=== WHAT TO PRODUCE ===
Please lay out the text lines from all the rows below as a single numbered list. Skip blank lines and leave the pictures out.

Saved data entries:
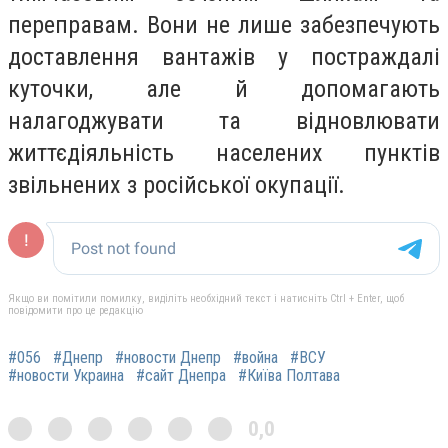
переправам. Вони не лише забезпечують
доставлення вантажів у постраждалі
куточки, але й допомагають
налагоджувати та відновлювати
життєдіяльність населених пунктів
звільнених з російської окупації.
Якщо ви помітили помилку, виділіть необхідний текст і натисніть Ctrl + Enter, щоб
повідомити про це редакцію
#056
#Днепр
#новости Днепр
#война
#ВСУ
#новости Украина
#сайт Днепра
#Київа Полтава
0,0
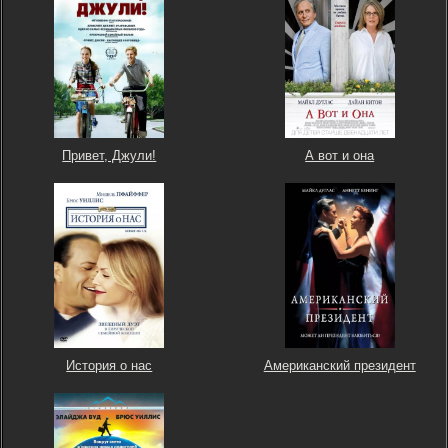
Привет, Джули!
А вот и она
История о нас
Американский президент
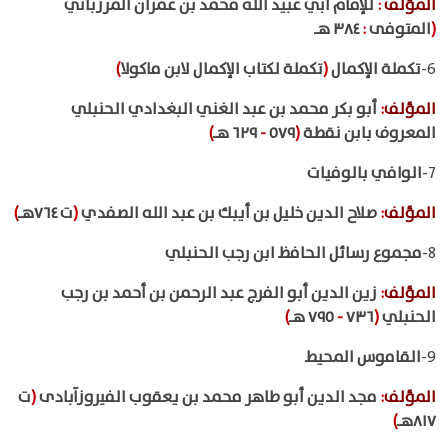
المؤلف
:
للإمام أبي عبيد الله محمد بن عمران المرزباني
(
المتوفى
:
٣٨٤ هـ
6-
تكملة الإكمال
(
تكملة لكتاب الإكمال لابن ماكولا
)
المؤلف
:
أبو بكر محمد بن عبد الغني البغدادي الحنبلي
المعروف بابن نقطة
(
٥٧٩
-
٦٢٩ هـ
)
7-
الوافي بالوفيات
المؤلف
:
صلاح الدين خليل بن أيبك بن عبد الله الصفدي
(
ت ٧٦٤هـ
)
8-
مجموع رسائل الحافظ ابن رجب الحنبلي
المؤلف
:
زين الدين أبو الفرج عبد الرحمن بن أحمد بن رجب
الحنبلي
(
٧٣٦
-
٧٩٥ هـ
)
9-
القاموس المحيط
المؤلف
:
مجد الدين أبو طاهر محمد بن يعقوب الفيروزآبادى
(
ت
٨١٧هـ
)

=== TASK SOLUTION ===
1. переправам. Вони не лише забезпечують
2. доставлення вантажів у постраждалі
3. куточки, але й допомагають
4. налагоджувати та відновлювати
5. життєдіяльність населених пунктів
6. звільнених з російської окупації.
7. Якщо ви помітили помилку, виділіть необхідний текст і натисніть Ctrl + Enter, щоб
8. повідомити про це редакцію
9. #056
10. #Днепр
11. #новости Днепр
12. #война
13. #ВСУ
14. #новости Украина
15. #сайт Днепра
16. #Київа Полтава
17. 0,0
18. Привет, Джули!
19. А вот и она
20. История о нас
21. Американский президент
22. المؤلف
23. :
24. للإمام أبي عبيد الله محمد بن عمران المرزباني
25. (
26. المتوفى
27. :
28. ٣٨٤ هـ
29. 6-
30. تكملة الإكمال
31. (
32. تكملة لكتاب الإكمال لابن ماكولا
33. )
34. المؤلف
35. :
36. أبو بكر محمد بن عبد الغني البغدادي الحنبلي
37. المعروف بابن نقطة
38. (
39. ٥٧٩
40. -
41. ٦٢٩ هـ
42. )
43. 7-
44. الوافي بالوفيات
45. المؤلف
46. :
47. صلاح الدين خليل بن أيبك بن عبد الله الصفدي
48. (
49. ت ٧٦٤هـ
50. )
51. 8-
52. مجموع رسائل الحافظ ابن رجب الحنبلي
53. المؤلف
54. :
55. زين الدين أبو الفرج عبد الرحمن بن أحمد بن رجب
56. الحنبلي
57. (
58. ٧٣٦
59. -
60. ٧٩٥ هـ
61. )
62. 9-
63. القاموس المحيط
64. المؤلف
65. :
66. مجد الدين أبو طاهر محمد بن يعقوب الفيروزآبادى
67. (
68. ت
69. ٨١٧هـ
70. )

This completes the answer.